What the task asks ::
Tell me how many lines in the entries below contain the word "ring"; reply with the number and nothing else.

Top of Task data

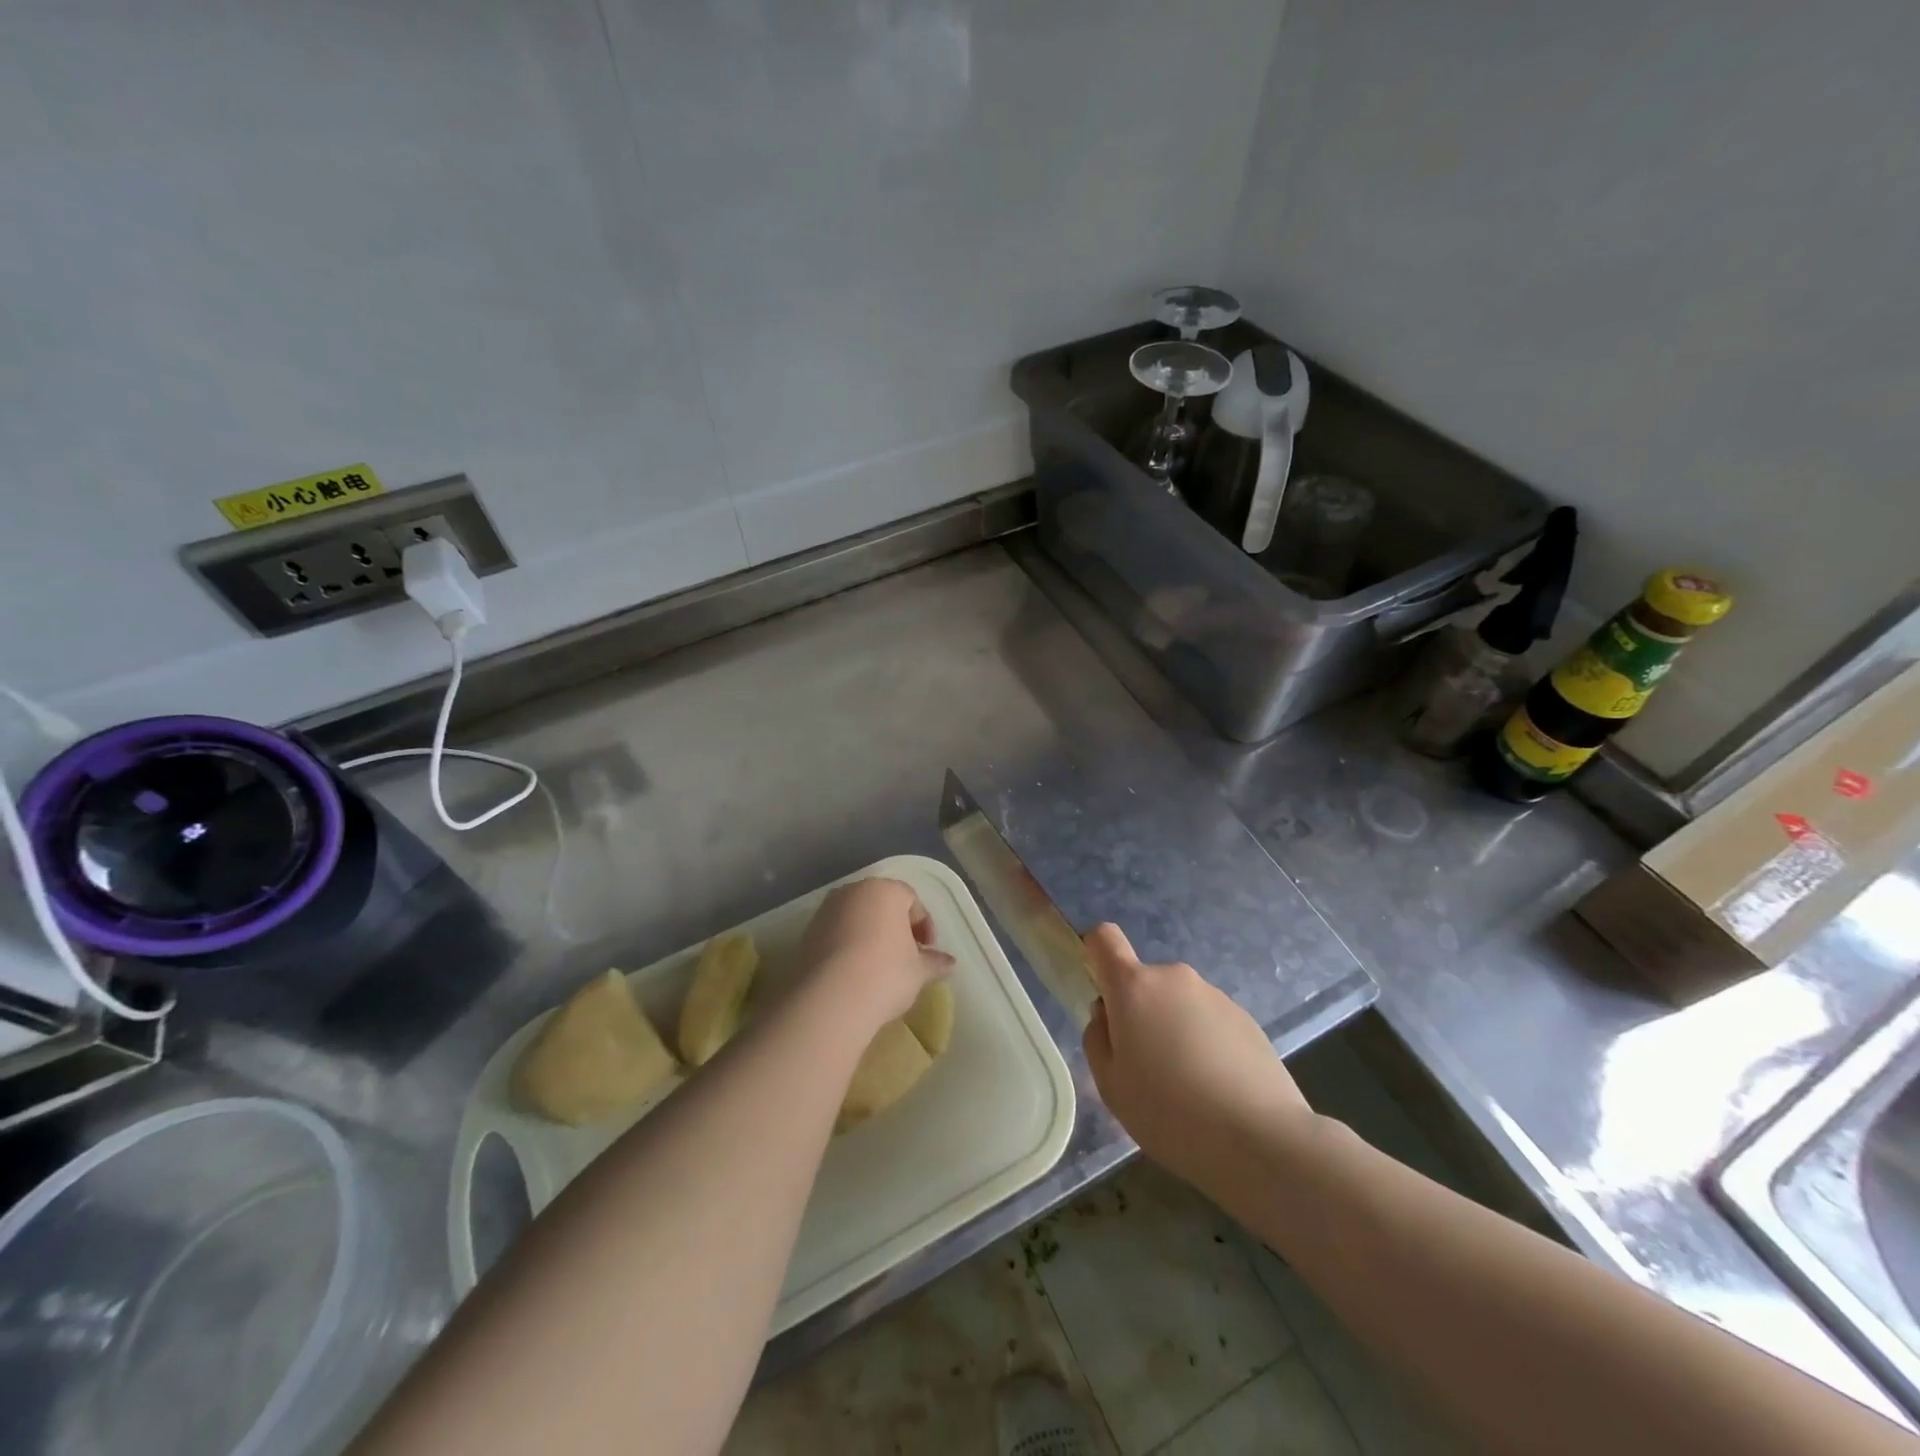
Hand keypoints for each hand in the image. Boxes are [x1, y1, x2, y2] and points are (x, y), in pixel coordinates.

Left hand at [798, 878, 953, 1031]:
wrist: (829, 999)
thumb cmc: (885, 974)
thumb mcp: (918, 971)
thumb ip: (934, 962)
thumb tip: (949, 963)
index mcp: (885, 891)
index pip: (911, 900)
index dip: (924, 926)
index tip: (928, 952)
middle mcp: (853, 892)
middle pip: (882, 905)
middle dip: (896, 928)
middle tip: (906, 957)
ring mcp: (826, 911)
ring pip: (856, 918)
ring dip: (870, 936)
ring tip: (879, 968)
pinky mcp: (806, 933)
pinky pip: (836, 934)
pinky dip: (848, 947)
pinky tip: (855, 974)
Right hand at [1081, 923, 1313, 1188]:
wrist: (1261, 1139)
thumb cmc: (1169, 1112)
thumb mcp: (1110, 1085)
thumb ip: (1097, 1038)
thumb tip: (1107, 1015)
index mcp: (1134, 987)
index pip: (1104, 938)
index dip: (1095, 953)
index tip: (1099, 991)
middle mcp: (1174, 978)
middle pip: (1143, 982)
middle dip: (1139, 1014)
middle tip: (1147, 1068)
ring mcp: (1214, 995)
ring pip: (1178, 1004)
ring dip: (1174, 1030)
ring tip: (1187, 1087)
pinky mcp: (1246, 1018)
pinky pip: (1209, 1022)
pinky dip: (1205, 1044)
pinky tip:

Bottom of Task data

Finished exercise ::
8